• Material for this exercise:
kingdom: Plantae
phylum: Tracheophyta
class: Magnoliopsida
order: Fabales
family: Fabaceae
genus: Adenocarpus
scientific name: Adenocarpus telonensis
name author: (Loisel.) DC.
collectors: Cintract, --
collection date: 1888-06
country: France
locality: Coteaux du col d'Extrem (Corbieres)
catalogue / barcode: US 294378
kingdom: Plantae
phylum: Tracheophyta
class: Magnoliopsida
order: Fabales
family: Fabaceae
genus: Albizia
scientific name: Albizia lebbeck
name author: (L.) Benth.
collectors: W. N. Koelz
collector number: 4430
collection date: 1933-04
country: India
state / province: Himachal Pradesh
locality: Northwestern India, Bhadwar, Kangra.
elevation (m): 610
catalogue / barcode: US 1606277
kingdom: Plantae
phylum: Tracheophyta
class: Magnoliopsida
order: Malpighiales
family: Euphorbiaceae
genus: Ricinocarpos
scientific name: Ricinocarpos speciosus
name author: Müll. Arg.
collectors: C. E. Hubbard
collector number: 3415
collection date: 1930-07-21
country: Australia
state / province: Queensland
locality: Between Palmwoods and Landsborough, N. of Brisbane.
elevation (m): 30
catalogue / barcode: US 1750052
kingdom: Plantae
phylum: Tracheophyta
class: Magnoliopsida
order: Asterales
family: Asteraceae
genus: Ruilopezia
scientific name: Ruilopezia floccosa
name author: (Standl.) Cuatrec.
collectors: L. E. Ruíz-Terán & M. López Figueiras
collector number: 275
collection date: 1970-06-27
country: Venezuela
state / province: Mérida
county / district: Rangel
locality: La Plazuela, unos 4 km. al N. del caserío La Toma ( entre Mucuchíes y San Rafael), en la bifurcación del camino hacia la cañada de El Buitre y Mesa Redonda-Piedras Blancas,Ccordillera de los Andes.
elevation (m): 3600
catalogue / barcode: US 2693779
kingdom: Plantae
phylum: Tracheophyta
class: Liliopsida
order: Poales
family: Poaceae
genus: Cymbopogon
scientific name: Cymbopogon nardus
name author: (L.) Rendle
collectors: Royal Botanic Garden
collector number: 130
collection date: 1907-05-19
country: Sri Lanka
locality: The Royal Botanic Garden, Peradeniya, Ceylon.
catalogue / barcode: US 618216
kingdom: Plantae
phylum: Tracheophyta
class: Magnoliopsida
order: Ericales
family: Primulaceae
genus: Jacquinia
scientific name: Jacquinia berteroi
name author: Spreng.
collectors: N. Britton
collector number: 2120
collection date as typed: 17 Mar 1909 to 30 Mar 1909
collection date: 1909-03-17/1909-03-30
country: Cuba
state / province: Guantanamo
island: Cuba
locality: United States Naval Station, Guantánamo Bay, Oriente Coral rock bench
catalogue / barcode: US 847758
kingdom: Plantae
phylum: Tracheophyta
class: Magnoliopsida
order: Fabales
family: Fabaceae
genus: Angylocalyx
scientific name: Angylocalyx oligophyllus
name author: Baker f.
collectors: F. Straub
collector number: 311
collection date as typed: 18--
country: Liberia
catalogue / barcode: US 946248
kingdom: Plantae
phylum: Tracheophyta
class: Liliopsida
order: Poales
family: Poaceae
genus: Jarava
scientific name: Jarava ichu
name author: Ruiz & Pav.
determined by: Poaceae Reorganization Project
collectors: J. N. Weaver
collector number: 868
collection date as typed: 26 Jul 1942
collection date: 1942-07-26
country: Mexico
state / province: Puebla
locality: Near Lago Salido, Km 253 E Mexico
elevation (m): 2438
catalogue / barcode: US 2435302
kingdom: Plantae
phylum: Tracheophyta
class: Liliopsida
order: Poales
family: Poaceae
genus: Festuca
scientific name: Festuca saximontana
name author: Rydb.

• What to produce: Rewrite all of the items above, changing "collectors" to "collected by" wherever it appears and leaving everything else unchanged.

• Final result:
kingdom: Plantae
phylum: Tracheophyta
class: Magnoliopsida
order: Fabales
family: Fabaceae
genus: Adenocarpus
scientific name: Adenocarpus telonensis
name author: (Loisel.) DC.
collected by: Cintract, --
collection date: 1888-06
country: France
locality: Coteaux du col d'Extrem (Corbieres)
catalogue / barcode: US 294378
kingdom: Plantae
phylum: Tracheophyta
class: Magnoliopsida
order: Fabales
family: Fabaceae
genus: Albizia
scientific name: Albizia lebbeck
name author: (L.) Benth.
collected by: W. N. Koelz
collector number: 4430
collection date: 1933-04
country: India
state / province: Himachal Pradesh
locality: Northwestern India, Bhadwar, Kangra.
elevation (m): 610
catalogue / barcode: US 1606277
kingdom: Plantae
phylum: Tracheophyta
class: Magnoliopsida
order: Malpighiales
family: Euphorbiaceae
genus: Ricinocarpos
scientific name: Ricinocarpos speciosus
name author: Müll. Arg.
collected by: C. E. Hubbard
collector number: 3415
collection date: 1930-07-21
country: Australia
state / province: Queensland
locality: Between Palmwoods and Landsborough, N. of Brisbane.
elevation (m): 30
catalogue / barcode: US 1750052
kingdom: Plantae
phylum: Tracheophyta
class: Magnoliopsida
order: Asterales
family: Asteraceae
genus: Ruilopezia
scientific name: Ruilopezia floccosa
name author: (Standl.) Cuatrec.
collected by: L. E. Ruíz-Terán & M. López Figueiras
collector number: 275
collection date: 1970-06-27
country: Venezuela
state / province: Mérida
county / district: Rangel
locality: La Plazuela, unos 4 km. al N. del caserío La Toma ( entre Mucuchíes y San Rafael), en la bifurcación del camino hacia la cañada de El Buitre y Mesa Redonda-Piedras Blancas,Ccordillera de los Andes.
elevation (m): 3600
catalogue / barcode: US 2693779
kingdom: Plantae
phylum: Tracheophyta
class: Liliopsida
order: Poales
family: Poaceae
genus: Cymbopogon
scientific name: Cymbopogon nardus
name author: (L.) Rendle
collected by: Royal Botanic Garden
collector number: 130
collection date: 1907-05-19
country: Sri Lanka
locality: The Royal Botanic Garden, Peradeniya, Ceylon.
catalogue / barcode: US 618216
kingdom: Plantae
phylum: Tracheophyta
class: Magnoliopsida
order: Ericales
family: Primulaceae
genus: Jacquinia
scientific name: Jacquinia berteroi
name author: Spreng.
collected by: N. Britton
collector number: 2120
collection date as typed: 17 Mar 1909 to 30 Mar 1909
collection date: 1909-03-17/1909-03-30
country: Cuba
state / province: Guantanamo
island: Cuba
locality: United States Naval Station, Guantánamo Bay, Oriente Coral rock bench
catalogue / barcode: US 847758
kingdom: Plantae
phylum: Tracheophyta
class: Magnoliopsida
order: Fabales
family: Fabaceae
genus: Angylocalyx
scientific name: Angylocalyx oligophyllus
name author: Baker f.
collected by: F. Straub
collector number: 311
collection date as typed: 18--
country: Liberia
catalogue / barcode: US 946248
kingdom: Plantae
phylum: Tracheophyta
class: Liliopsida
order: Poales
family: Poaceae
genus: Jarava
scientific name: Jarava ichu
name author: Ruiz & Pav.
determined by: Poaceae Reorganization Project
collected by: J. N. Weaver
collector number: 868
collection date as typed: 26 Jul 1942
collection date: 1942-07-26
country: Mexico
state / province: Puebla
locality: Near Lago Salido, Km 253 E Mexico
elevation (m): 2438
catalogue / barcode: US 2435302
kingdom: Plantae
phylum: Tracheophyta
class: Liliopsida
order: Poales
family: Poaceae
genus: Festuca
scientific name: Festuca saximontana
name author: Rydb.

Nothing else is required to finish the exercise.